I contend that this is a reliable way of proving the correctness or faultiness of the work, and I can add to this, by way of advice, that should the student draw at the outset in a way to which he is accustomed, he would do well, at least, to refer to the spaces left, as he proceeds, for confirmation of the justness of his observations.
The use of this method has other and important advantages. It will enable the student to reduce his outline to its greatest simplicity.
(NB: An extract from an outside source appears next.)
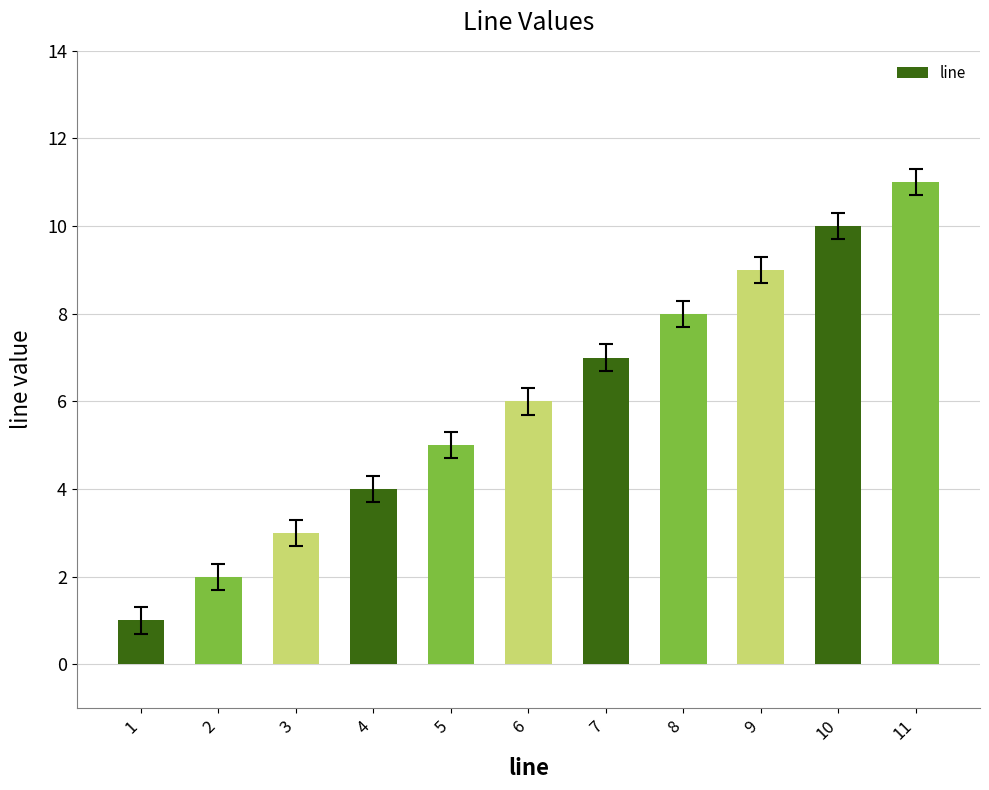

Which category has the highest value across all series?

11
A common fault is to exaggerate depressions and convexities, and to mistake the shaded parts of the outline for concavities which a careful examination, with his eyes nearly closed, of the background shapes, will prove to be non- or hardly existent.
The ever-present source of confusion to the inexperienced eye is, that lines, particularly when they are foreshortened, appear to take a direction contrary to that towards which in reality they lean. It is a fault to which I constantly have to refer in teaching whole classes of students, few of whom are inexperienced.
If the student will only take the trouble to reduce, by the means I have suggested, the round object to the " flat," comparing the direction of his line at the same time with the upright or horizontal lines which are nearly always to be found within his range of vision, that difficulty, at least, will be dispelled. Foreshortening can hardly be done scientifically by any other means.
I have reserved, as a bonne-bouche, the accompanying Plate, reproduced from one of Velazquez's portraits, which demonstrates pretty clearly that the greatest of draughtsmen did not disdain to keep his eye well fixed on the general silhouette of his subject, thus securing its inimitable action, characterisation, and breadth.